Similar to the annual incentive program, long-term incentive awards for executive officers are based on the achievement of pre-established corporate and individual goals for the performance years. For each executive officer, a range of earnings opportunity, expressed in dollar values, is established at the beginning of the performance period corresponding to three levels of performance (threshold, target and high performance levels) for long-term compensation. For 2005, 75% of the value of the long-term incentive compensation award was based on corporate performance goals set by the Compensation Committee, which related to (1) three-year total stockholder return relative to the three-year NAREIT Index; (2) net real estate investments; and (3) dividend/FAD payout ratio. The remaining 25% of the value of the long-term award was based on a qualitative assessment of individual performance. Based on performance relative to these goals, the Compensation Committee approved on January 23, 2006 a specific dollar amount of long-term incentive compensation value for each executive officer, and then converted these dollar amounts into a number of restricted shares and a number of options with and without dividend equivalent rights.
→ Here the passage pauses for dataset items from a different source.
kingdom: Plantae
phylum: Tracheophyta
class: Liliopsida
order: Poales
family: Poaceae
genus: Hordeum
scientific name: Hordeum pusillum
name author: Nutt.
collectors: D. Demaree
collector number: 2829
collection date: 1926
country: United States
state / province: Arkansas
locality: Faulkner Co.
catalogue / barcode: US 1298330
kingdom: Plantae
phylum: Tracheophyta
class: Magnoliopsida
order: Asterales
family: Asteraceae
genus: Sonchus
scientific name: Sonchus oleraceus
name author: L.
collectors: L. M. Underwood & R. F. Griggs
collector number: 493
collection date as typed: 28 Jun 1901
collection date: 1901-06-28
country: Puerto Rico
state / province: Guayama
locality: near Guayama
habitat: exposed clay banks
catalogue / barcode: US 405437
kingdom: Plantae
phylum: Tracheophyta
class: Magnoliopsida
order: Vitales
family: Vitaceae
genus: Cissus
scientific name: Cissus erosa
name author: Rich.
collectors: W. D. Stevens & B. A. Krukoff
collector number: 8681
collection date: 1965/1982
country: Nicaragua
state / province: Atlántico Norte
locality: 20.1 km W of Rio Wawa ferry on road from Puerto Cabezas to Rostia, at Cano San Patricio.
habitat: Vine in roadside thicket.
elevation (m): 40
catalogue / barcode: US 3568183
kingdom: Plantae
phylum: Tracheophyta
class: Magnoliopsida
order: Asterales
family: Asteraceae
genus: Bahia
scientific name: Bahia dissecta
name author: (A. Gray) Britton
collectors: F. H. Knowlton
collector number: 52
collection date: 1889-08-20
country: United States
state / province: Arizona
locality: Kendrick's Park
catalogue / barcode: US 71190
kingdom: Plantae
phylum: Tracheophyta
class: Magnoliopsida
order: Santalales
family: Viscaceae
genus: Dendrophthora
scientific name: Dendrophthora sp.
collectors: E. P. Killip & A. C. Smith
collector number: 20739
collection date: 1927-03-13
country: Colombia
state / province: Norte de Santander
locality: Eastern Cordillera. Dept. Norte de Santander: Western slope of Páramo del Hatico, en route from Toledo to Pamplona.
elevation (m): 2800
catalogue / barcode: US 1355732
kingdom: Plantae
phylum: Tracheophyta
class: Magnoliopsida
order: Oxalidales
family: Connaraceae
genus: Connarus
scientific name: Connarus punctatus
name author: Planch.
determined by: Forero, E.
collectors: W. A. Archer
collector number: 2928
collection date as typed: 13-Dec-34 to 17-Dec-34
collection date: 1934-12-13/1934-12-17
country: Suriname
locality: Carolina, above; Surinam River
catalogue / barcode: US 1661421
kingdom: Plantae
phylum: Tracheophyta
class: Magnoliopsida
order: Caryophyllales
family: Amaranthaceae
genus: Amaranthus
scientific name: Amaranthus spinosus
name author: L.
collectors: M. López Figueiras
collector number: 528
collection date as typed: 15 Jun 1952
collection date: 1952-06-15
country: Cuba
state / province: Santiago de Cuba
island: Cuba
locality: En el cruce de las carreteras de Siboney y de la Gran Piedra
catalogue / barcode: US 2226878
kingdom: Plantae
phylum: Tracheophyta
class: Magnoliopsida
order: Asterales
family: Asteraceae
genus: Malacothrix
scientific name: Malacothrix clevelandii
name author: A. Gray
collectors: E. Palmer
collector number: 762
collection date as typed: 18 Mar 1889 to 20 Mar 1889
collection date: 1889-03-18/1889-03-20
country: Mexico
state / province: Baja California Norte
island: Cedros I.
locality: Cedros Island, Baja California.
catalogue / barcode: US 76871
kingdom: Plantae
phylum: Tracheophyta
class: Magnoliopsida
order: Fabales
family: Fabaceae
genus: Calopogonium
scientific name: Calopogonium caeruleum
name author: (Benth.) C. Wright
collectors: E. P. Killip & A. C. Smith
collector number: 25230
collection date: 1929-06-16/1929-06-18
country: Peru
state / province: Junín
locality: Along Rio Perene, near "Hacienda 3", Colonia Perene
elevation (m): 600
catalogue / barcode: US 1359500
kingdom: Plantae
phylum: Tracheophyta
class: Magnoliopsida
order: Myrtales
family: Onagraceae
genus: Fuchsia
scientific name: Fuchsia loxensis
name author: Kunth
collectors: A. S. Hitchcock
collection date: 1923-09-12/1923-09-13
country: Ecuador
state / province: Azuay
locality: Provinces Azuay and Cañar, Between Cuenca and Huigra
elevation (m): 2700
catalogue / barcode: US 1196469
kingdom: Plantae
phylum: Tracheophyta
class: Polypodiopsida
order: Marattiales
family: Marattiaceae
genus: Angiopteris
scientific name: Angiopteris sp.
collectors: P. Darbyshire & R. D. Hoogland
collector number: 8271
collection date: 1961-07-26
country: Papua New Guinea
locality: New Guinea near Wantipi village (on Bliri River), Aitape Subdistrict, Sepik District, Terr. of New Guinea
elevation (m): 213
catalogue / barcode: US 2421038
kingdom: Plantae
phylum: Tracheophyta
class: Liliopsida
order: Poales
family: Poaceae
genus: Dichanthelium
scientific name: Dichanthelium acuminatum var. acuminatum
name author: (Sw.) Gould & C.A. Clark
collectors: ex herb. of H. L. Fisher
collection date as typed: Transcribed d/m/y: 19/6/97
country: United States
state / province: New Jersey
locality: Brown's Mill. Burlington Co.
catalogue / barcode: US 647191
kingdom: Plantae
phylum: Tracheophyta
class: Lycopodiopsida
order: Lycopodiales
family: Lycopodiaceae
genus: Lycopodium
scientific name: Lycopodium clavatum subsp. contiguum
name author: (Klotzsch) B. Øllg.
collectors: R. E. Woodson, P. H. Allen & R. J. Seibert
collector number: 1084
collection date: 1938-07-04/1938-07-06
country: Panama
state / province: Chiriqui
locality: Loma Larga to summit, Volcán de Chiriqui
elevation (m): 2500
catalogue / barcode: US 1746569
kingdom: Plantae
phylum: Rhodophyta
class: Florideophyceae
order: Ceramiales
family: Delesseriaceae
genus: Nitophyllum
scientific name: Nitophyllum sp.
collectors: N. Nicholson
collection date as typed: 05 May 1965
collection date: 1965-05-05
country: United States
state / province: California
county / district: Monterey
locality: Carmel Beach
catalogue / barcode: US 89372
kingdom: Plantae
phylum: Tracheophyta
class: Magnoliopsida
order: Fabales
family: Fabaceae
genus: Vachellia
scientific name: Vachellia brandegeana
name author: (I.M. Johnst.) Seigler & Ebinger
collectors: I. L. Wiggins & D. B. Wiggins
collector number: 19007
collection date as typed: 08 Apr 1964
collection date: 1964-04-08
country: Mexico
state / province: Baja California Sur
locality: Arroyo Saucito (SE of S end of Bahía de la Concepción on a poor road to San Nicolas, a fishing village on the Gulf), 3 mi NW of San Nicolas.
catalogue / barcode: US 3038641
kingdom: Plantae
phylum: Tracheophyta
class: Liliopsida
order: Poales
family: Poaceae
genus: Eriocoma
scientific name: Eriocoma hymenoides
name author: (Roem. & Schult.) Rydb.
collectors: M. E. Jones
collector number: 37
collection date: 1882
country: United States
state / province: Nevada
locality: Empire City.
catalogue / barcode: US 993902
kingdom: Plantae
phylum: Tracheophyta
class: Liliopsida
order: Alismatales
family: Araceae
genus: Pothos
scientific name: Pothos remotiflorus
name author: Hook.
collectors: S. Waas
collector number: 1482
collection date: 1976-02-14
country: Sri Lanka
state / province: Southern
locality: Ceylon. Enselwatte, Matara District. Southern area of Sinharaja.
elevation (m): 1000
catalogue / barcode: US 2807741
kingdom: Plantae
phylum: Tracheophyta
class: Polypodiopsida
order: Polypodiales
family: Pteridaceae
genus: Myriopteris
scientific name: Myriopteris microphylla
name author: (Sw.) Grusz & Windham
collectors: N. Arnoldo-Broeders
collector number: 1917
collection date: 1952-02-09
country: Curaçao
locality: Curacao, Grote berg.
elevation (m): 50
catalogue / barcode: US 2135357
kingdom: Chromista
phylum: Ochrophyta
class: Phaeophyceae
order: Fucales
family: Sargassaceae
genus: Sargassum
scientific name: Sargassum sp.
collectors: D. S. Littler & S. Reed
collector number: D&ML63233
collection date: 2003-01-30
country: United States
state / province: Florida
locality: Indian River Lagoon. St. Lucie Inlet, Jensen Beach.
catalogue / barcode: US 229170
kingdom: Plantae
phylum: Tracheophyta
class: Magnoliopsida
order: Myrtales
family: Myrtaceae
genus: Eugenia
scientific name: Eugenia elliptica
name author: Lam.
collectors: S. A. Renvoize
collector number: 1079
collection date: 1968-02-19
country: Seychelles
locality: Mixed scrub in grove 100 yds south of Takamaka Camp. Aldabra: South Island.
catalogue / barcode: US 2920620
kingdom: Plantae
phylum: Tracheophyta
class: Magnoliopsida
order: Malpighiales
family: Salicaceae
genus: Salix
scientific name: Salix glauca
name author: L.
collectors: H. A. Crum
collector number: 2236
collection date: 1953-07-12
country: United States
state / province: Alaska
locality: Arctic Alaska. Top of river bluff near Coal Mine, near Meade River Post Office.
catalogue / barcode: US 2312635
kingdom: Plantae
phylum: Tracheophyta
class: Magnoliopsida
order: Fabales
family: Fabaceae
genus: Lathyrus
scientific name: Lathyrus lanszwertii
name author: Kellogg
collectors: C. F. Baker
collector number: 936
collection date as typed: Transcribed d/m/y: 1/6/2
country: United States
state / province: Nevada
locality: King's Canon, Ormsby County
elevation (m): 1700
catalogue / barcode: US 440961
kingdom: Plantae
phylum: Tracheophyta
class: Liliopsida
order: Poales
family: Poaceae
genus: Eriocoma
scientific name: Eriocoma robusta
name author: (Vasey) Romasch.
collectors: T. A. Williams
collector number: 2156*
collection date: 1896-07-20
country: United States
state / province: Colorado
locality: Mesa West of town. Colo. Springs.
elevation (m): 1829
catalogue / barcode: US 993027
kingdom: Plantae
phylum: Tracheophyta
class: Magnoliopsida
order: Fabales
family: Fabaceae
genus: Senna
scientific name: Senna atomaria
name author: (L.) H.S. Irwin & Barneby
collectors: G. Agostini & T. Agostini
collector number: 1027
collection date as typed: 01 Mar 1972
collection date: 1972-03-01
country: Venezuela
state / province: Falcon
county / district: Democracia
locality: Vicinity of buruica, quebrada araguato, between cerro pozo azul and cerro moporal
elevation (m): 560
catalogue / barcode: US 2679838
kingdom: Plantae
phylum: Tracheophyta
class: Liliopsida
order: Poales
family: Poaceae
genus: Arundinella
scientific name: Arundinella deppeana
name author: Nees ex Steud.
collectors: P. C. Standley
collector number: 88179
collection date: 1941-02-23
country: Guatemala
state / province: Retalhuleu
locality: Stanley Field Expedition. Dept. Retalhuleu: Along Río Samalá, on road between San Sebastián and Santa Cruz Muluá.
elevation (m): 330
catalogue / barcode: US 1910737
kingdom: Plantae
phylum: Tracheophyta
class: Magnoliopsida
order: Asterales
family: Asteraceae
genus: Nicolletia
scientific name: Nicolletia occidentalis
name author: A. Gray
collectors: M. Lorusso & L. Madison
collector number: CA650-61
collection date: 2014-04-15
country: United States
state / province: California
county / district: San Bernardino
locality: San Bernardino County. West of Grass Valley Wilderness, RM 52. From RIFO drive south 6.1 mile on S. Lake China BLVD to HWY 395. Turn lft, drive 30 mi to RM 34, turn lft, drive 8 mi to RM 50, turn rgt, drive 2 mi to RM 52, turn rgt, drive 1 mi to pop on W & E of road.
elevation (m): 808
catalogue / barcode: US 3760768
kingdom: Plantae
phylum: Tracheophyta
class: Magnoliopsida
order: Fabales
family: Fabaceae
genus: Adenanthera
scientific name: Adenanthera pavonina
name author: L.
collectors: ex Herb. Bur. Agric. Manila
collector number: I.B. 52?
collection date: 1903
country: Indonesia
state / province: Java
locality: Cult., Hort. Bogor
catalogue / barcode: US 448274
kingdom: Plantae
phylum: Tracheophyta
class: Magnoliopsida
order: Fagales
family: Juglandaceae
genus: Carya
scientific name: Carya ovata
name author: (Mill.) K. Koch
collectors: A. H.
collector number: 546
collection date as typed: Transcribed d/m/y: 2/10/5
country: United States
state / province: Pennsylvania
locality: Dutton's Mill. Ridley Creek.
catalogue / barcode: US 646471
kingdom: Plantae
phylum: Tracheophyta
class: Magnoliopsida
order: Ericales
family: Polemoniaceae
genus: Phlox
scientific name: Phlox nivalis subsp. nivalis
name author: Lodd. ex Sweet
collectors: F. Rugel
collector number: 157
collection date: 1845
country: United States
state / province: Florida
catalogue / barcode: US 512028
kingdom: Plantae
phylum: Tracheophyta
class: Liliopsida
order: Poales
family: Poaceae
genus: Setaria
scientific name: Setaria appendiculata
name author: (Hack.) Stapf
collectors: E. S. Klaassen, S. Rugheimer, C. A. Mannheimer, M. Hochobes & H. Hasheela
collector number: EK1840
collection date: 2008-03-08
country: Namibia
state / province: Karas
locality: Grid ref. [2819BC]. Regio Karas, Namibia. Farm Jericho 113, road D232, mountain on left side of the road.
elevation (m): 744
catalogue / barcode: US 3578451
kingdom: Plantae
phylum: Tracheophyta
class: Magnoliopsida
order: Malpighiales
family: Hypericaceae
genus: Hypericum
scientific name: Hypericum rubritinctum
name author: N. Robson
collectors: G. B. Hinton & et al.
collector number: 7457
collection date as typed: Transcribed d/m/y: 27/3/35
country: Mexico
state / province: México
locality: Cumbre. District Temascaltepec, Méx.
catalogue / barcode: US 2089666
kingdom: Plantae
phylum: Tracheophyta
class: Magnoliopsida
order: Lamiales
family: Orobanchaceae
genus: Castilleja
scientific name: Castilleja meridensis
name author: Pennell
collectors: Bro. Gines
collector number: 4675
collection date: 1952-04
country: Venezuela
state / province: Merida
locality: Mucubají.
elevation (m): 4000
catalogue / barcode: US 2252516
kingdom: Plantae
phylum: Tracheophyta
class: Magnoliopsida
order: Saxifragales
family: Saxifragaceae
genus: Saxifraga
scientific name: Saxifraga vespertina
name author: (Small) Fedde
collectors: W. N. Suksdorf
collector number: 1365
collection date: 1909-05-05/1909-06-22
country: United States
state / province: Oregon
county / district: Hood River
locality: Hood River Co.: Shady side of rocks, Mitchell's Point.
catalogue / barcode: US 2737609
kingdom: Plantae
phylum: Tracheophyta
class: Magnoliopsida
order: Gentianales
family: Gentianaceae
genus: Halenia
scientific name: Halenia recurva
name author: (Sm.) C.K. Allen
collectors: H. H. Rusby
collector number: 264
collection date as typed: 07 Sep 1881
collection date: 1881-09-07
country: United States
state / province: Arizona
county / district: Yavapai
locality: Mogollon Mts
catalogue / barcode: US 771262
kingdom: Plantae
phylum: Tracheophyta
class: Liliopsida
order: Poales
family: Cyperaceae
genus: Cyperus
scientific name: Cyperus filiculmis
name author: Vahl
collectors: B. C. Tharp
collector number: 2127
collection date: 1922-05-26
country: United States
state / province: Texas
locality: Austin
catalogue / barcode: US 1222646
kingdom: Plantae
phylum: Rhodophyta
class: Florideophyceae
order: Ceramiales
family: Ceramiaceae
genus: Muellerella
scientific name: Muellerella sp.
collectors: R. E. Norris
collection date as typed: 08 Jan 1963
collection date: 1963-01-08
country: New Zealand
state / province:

Seventy-five percent of the value of the long-term incentive compensation earned by each executive officer was granted in the form of shares of restricted stock, 12.5% was granted as stock options with dividend equivalent rights and the remaining 12.5% was granted as stock options without dividend equivalent rights. The options and restricted shares vest ratably over five years, and cash payments attributable to dividend equivalent rights will accrue and be paid only when the corresponding option has vested. Occasionally, due to extraordinary performance, additional awards may be granted.